This article comes from Maurie Backman, who writes about current events affecting small businesses for The Ascent and The Motley Fool.
1. A new set of tax brackets
Wage earners in the U.S. pay taxes on a marginal basis. This means you pay a higher rate of tax on your highest dollars of earnings, and less taxes on your lowest earnings. Your income and filing status dictate what tax bracket you fall into. Here are the new tax brackets taking effect in 2023:
|TAX BRACKET||SINGLE TAX-FILERS||MARRIED COUPLES FILING JOINTLY||HEADS OF HOUSEHOLD|
|10%||$0 to $11,000||$0 to $22,000||$0 to $15,700|
|12%||$11,001 to $44,725||$22,001 to $89,450||$15,701 to $59,850|
|22%||$44,726 to $95,375||$89,451 to $190,750||$15,701 to $59,850|
|24%||$95,376 to $182,100||$190,751 to $364,200||$95,351 to $182,100|
|32%||$182,101 to $231,250||$364,201 to $462,500||$182,101 to $231,250|
|35%||$231,251 to $578,125||$462,501 to $693,750||$231,251 to $578,100|
|37%||$578,126 or more||$693,751 or more||$578,101 or more|
2. Higher 401(k) contribution limits
Saving in an employer-sponsored 401(k) plan is a great way to set yourself up with a nice nest egg for retirement. Plus, the more money you put into a traditional 401(k), the more income you get to shield from the IRS for tax purposes.
Currently, 401(k) plan contributions max out at $20,500 for workers under age 50 and $27,000 for those 50 and older. Next year, 401(k) contribution limits are rising to $22,500 for workers under 50 and $30,000 for those 50 and older. You should also know that if your employer offers a 401(k) match, the money your company puts into your account will not count toward these limits.
3. Higher IRA contribution limits
If you don’t have access to an employer-sponsored 401(k) plan (which may be the case if you work for a small business or are self-employed), you can save for retirement in an IRA instead. This year, IRA contribution limits are $6,000 for workers under age 50 and $7,000 for those 50 and over. Next year, these amounts are increasing by $500, so workers under 50 will have a maximum contribution limit of $6,500 and those 50 and over may contribute up to $7,500.
4. Higher HSA contribution limits
If you’re enrolled in a high-deductible health insurance plan, your plan may be compatible with a health savings account, or HSA. HSAs let you set aside pre-tax funds for healthcare spending purposes. This year, HSA limits max out at $3,650 if you have self-only coverage and $7,300 for family coverage. There’s also a $1,000 catch-up for savers 55 and over.

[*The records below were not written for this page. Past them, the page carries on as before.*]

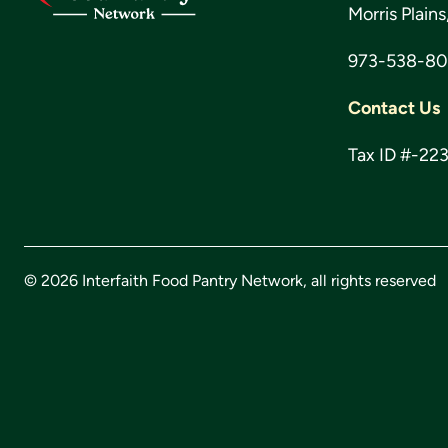
Morris Plain
973-538-8
Contact Us
Tax ID #-22
© 2026 Interfaith Food Pantry Network, all rights reserved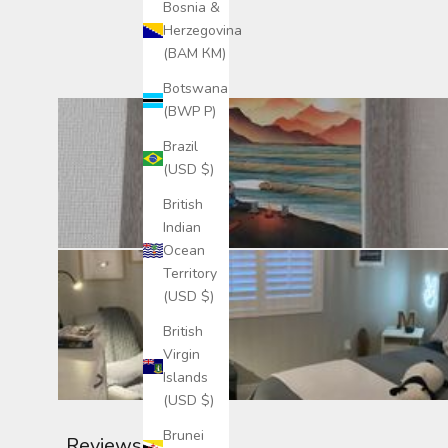
Bosnia &
Herzegovina
(BAM КМ)
Botswana
(BWP P)
Brazil
(USD $)
British
Indian
Ocean
Territory
(USD $)
British
Virgin
Islands
(USD $)
Brunei
Reviews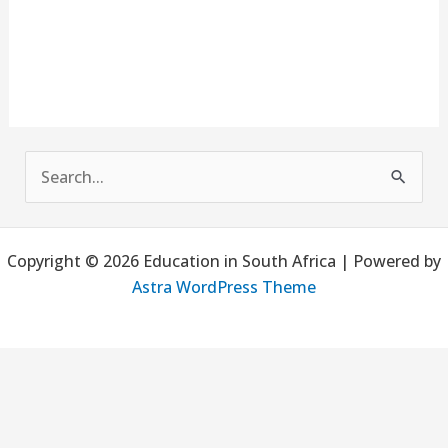
S
e
a
Copyright © 2026 Education in South Africa | Powered by
r
Astra WordPress Theme
c
h
f
o
r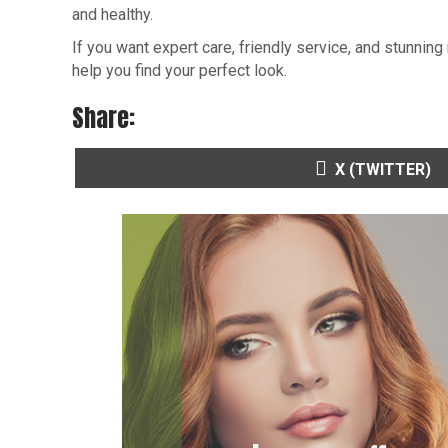
and healthy.
If you want expert care, friendly service, and stunning 
help you find your perfect look.
Share:
SHARE
X (TWITTER)
ON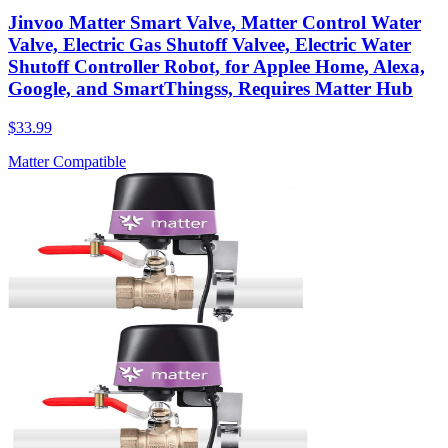
Jinvoo Matter Smart Valve, Matter Control Water
Valve, Electric Gas Shutoff Valvee, Electric Water
Shutoff Controller Robot, for Applee Home, Alexa,
Google, and SmartThingss, Requires Matter Hub
$33.99
Matter Compatible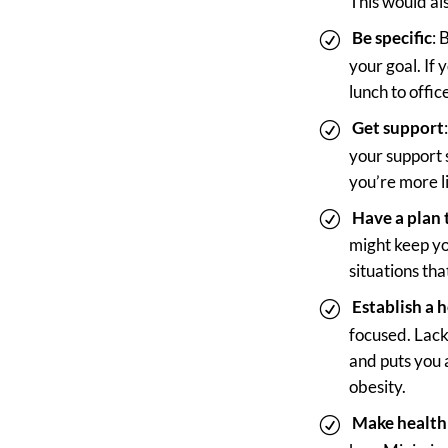
This would al
Be specific
: 
your goal. If
lunch to offi
Get support
your support
you’re more l
Have a plan 
might keep yo
situations th
Establish a 
focused. Lack 
and puts you 
obesity.
Make health 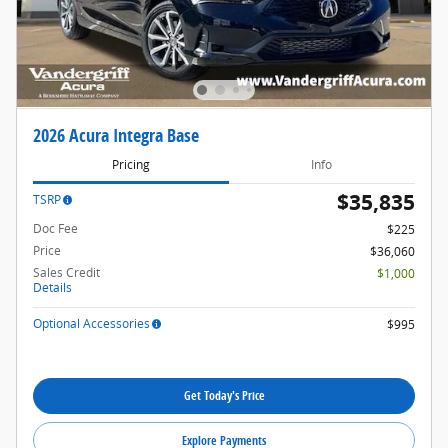
2026 Acura Integra Base
Pricing
Info
$35,835
TSRP
Doc Fee
$225
Price
$36,060
Sales Credit
$1,000
Details
Optional Accessories
$995
Get Today's Price
Explore Payments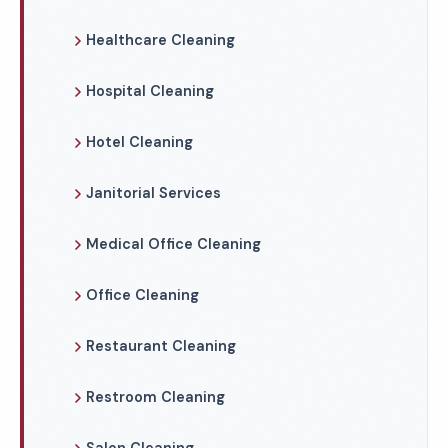
Healthcare Cleaning
Hospital Cleaning
Hotel Cleaning
Janitorial Services
Medical Office Cleaning
Office Cleaning
Restaurant Cleaning
Restroom Cleaning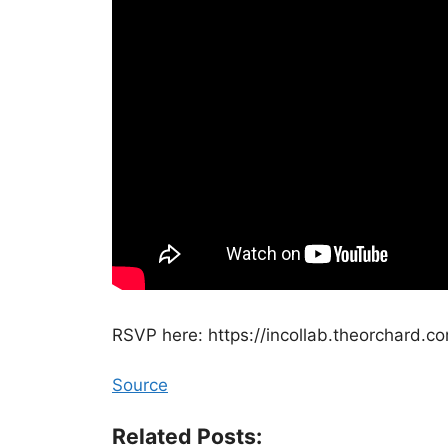
⁠RSVP here: https://incollab.theorchard.c
Source
Related Posts: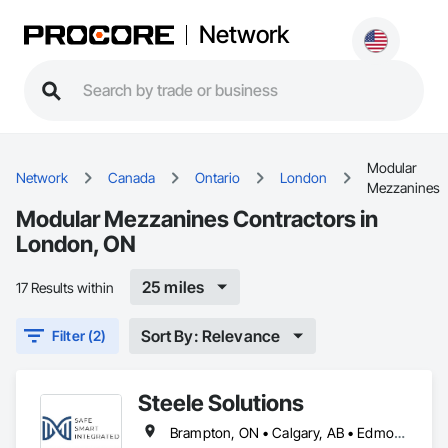
Network
Modular
Network
Canada
Ontario
London
Mezzanines
Modular Mezzanines Contractors in
London, ON
25 miles
17 Results within
Sort By: Relevance
Filter (2)
Steele Solutions
Brampton, ON • Calgary, AB • Edmonton, AB • Alabama • Alaska • Alberta • Arizona • Arkansas • British Columbia • California • Colorado • Connecticut • Delaware • Florida • Georgia • Idaho • Illinois • Indiana • Iowa • Kansas • Kentucky • Louisiana • Maine • Maryland • Massachusetts • Michigan • Minnesota • Mississippi • Missouri • Montana • Nebraska • Nevada • New Hampshire • New Jersey • New Mexico • New York • North Carolina • North Dakota • Ohio • Oklahoma • Ontario • Oregon • Pennsylvania • Rhode Island • South Carolina • South Dakota • Tennessee • Texas • Utah • Vermont • Virginia • Washington • West Virginia • Wisconsin • Wyoming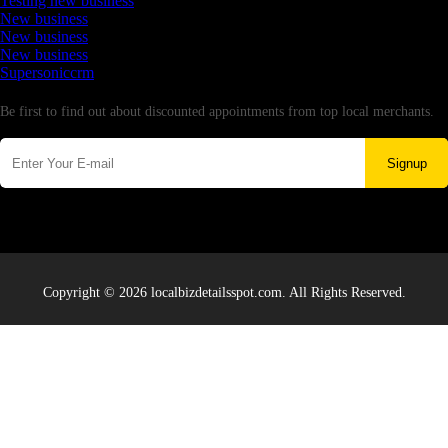
Testing new business
New business
New business
New business
Supersoniccrm
Newsletter
Be first to find out about discounted appointments from top local merchants.
Signup
Copyright © 2026 localbizdetailsspot.com. All Rights Reserved.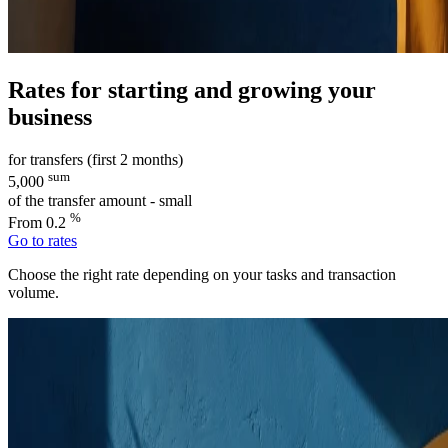
Rates for starting and growing your
business
for transfers (first 2 months)
sum
5,000
of the transfer amount - small
%
From 0.2
Go to rates
Choose the right rate depending on your tasks and transaction
volume.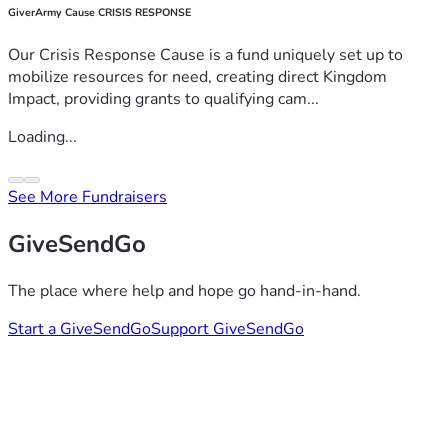
GiverArmy Cause CRISIS RESPONSE
Our Crisis Response Cause is a fund uniquely set up to
mobilize resources for need, creating direct Kingdom
Impact, providing grants to qualifying cam...
Loading...
See More Fundraisers
GiveSendGo
The place where help and hope go hand-in-hand.
Start a GiveSendGo
Support GiveSendGo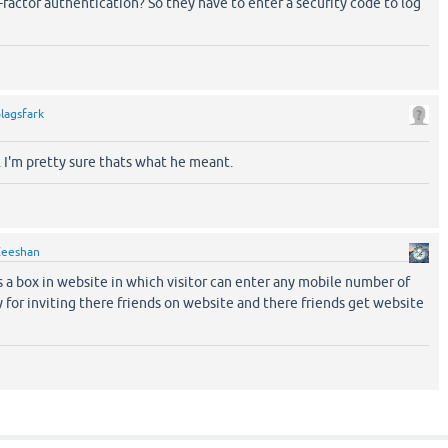
factor authentication? So they have to enter a security code to log
lagsfark
 I'm pretty sure thats what he meant.
Zeeshan
s a box in website in which visitor can enter any mobile number of
y for inviting there friends on website and there friends get website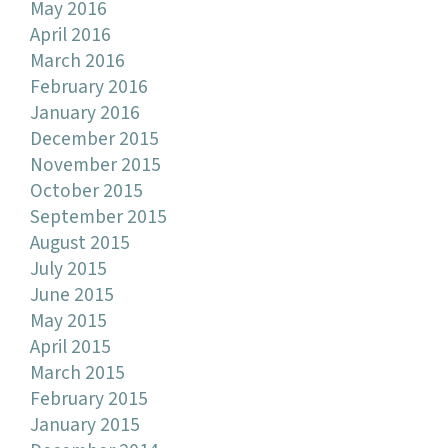
May 2016
April 2016
March 2016
February 2016
January 2016
December 2015
November 2015
October 2015
September 2015
August 2015
July 2015
June 2015
May 2015
April 2015
March 2015
February 2015
January 2015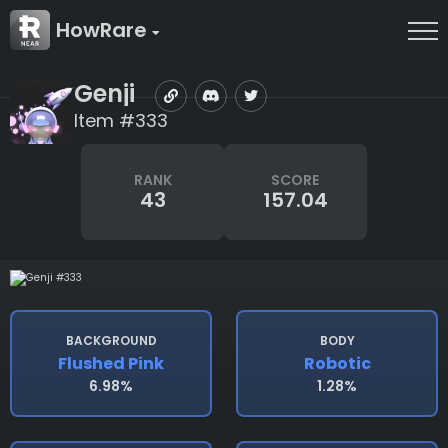
HowRare
Genji
Item #333
RANK
SCORE
43
157.04
BACKGROUND
BODY
Flushed Pink
Robotic
6.98%
1.28%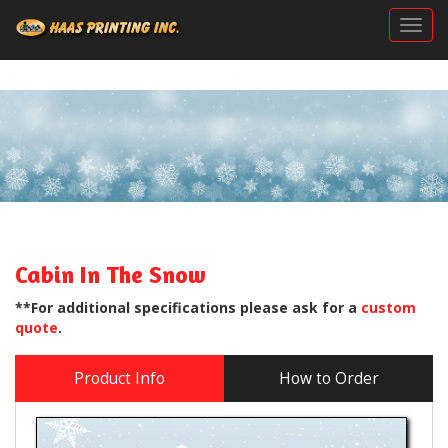
Togg
Cabin In The Snow
**For additional specifications please ask for a
custom
quote
.
Product Info
How to Order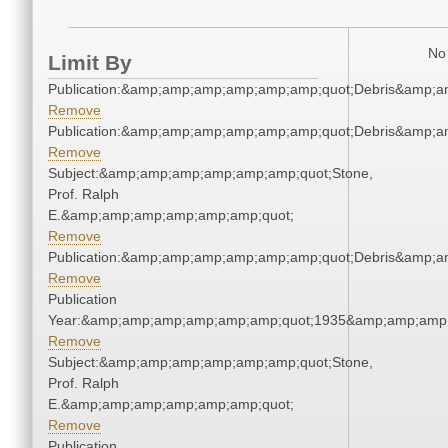
No 
Limit By
Publication:&amp;amp;amp;amp;amp;amp;quot;Debris&amp;
Remove
Publication:&amp;amp;amp;amp;amp;amp;quot;Debris&amp;
Remove
Subject:&amp;amp;amp;amp;amp;amp;quot;Stone,
Prof. Ralph
E.&amp;amp;amp;amp;amp;amp;quot;
Remove
Publication:&amp;amp;amp;amp;amp;amp;quot;Debris&amp;
Remove
Publication
Year:&amp;amp;amp;amp;amp;amp;quot;1935&amp;amp;amp
Remove
Subject:&amp;amp;amp;amp;amp;amp;quot;Stone,
Prof. Ralph
E.&amp;amp;amp;amp;amp;amp;quot;
Remove
Publication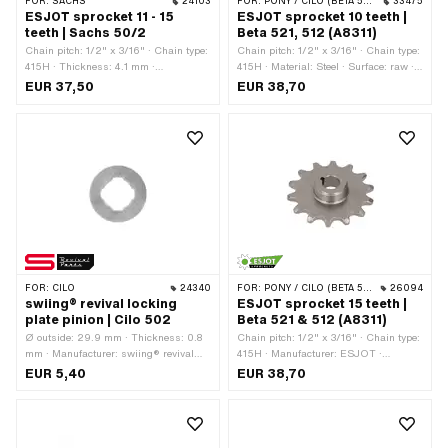
FOR:
SACHS
24103
FOR:
PONY / CILO (BETA 521 & 512)
33475
ESJOT sprocket 11 - 15
ESJOT sprocket 10 teeth |
teeth | Sachs 50/2
Beta 521, 512 (A8311)
Chain pitch: 1/2" x 3/16" · Chain type:
Chain pitch: 1/2" x 3/16" · Chain type:
415H · Thickness: 4.1 mm ·
415H · Material: Steel · Surface: raw ·
Manufacturer: ESJOT · Material: Steel
Thickness: 4.5 mm · Manufacturer:
EUR 37,50
EUR 38,70
· Surface: raw · Recording type: Cone
ESJOT · Recording type: Cone
mounting · Number of teeth: 11 pcs ·
mounting · Recording type: Wedge
Number of teeth: 12 pcs · Number of
connection · Thread type: MF24x1.5
teeth: 13 pcs · Number of teeth: 14 pcs ·
(fine pitch thread) · Number of teeth: 10
Number of teeth: 15 pcs · Total
pcs · Total thickness: 13.2 mm · Ø
thickness: 15 mm
inside: 12.8 mm · Ø inside: 14.4 mm
FOR:
CILO
24340
FOR:
PONY / CILO (BETA 521 & 512)
26094
swiing® revival locking
ESJOT sprocket 15 teeth |
plate pinion | Cilo 502
Beta 521 & 512 (A8311)
Ø outside: 29.9 mm · Thickness: 0.8
Chain pitch: 1/2" x 3/16" · Chain type:
mm · Manufacturer: swiing® revival
415H · Manufacturer: ESJOT ·
parts · Ø inside: 15 mm · Ø inside: 17
Material: Steel · Surface: raw ·
EUR 5,40
EUR 38,70
mm
Recording type: Cone mounting ·
Thread type: MF24x1.5 (fine pitch
thread) · Number of teeth: 15 pcs ·
Total thickness: 13 mm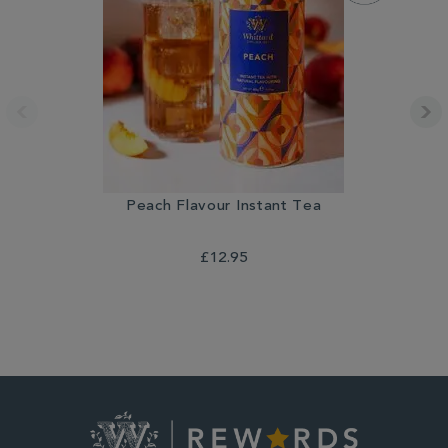
Peach Flavour Instant Tea
£12.95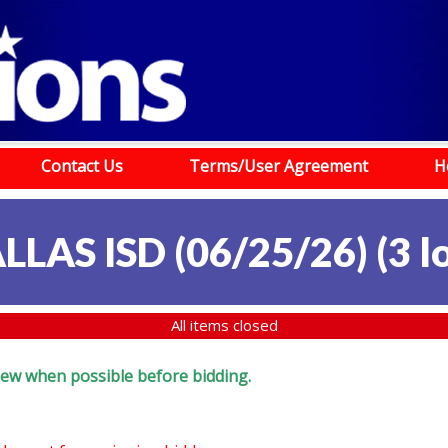
Contact Us
Terms/User Agreement
H
LLAS ISD (06/25/26)
(
3 l
All items closed
eview when possible before bidding.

Next year, HSA contribution limits will rise to $3,850 for self-only coverage and $7,750 for family coverage. That $1,000 catch-up amount will stay the same.
5. Higher FSA contribution limits
If you’re not eligible for a health savings account, it pays to look into a flexible spending account, which will also give you a tax break on the money you set aside for medical costs. The difference between the two is that HSA funds never expire, and FSA funds do. So you’ll need to be careful about the money you contribute to your 2023 FSA, to ensure you can spend it all on eligible expenses before the end of the year.
This year, the maximum FSA contribution is $2,850. Next year, it will rise to $3,050.